Ясно же, что общаться с людьми, которые пришли на второе высшее, знают, чего хотят и за что деньги платят – это не то же самое, что пятиклассников по партам ловить. Но все ж было нечто особо ценное для меня в учительском состоянии. Обмен энергией что ли. Это были взрослые люди, с которыми мы обменивались мнениями, опытом. Они учили меня чему-то не меньше, чем я их. Слава Богу, что деньги за это платили они, а не я, потому как денег у меня почти не было.
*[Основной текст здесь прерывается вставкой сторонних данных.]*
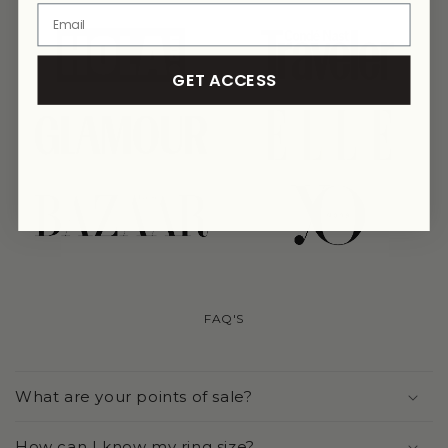
link
link
GET ACCESS
link
link
link
link
FAQ'S
What are your points of sale?
How can I know my ring size?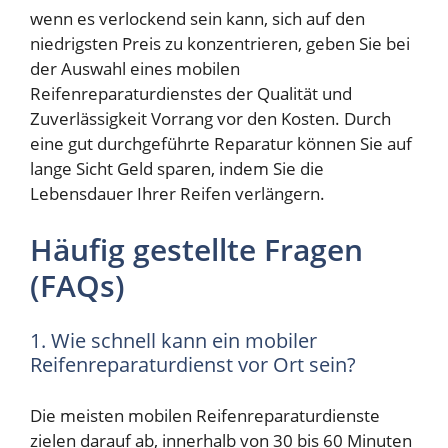
wenn es verlockend sein kann, sich auf den
niedrigsten Preis zu konzentrieren, geben Sie bei
der Auswahl eines mobilen
Reifenreparaturdienstes der Qualität und
Zuverlässigkeit Vorrang vor den Kosten. Durch
eine gut durchgeführte Reparatur können Sie auf
lange Sicht Geld sparen, indem Sie die
Lebensdauer Ihrer Reifen verlängern.
Häufig gestellte Fragen
(FAQs)
1. Wie schnell kann ein mobiler
Reifenreparaturdienst vor Ort sein?
Die meisten mobilen Reifenreparaturdienste
zielen darauf ab, innerhalb von 30 bis 60 Minuten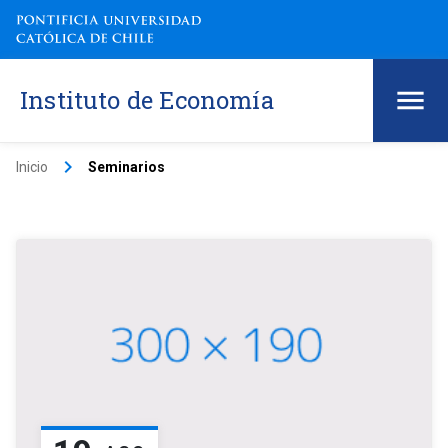
Instituto de Economía
keyboard_arrow_right
Inicio
Seminarios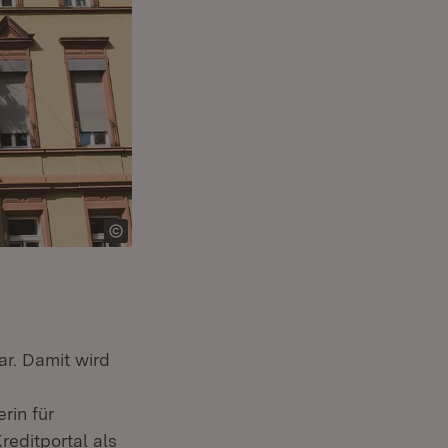
ar. Damit wird
rin für
editportal als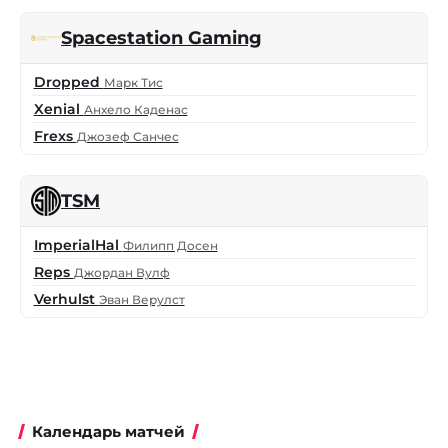
Spacestation Gaming
Dropped
Марк Тис
Xenial
Анхело Каденас
Frexs
Джозеф Санчес
TSM
ImperialHal
Филипп Досен
Reps
Джордан Вулф
Verhulst
Эван Верулст
Календарь матчей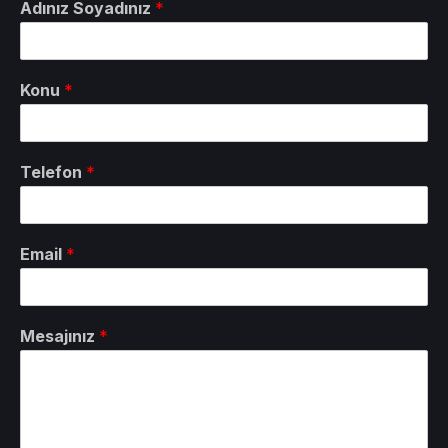
Adınız Soyadınız
*
Konu
*
Telefon
*
Email
*
Mesajınız
*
Антон тратил их на что-то другое, адреналиновое, иногда даже на еду для меня с малышом не хватало.

А может я хотя бы от посторонних людей получала то внимание, которое женщине, тем более беременной, жизненно необходимо. Для меня это было что-то вроде завтрака, обеда и ужина. Можно питаться объедками, можно даже голодать, но пища нужна. Хоть какая-то. А по нормальной пище очень тоскуешь, чувствуешь себя недочеловеком.

Чужое радостное внимание, обожание взрослых учеников смывали с меня все ужасы «налепленных» на меня Антоном обвинений, объяснений, оправданий. Пусть чужие люди, пусть ненадолго, но они были со мной, мыслями и эмоциями. С Антоном же трудно было избавиться от ощущения, что он сознательно сталкивает меня в какую-то выгребную яму, где плавают и не тонут не только мои и его проблемы и желания, но и идеи его женщин, его друзей, его коллег, его мамы. И вообще всех, кого он так легко впустил в наш мирок. Мы с еще не рожденным ребенком оказались как на выставке – все, кому не лень, судачили о нас: что правильно, что нет, как я могу то или это и что мне надо делать с таким мужем, или ему со мной.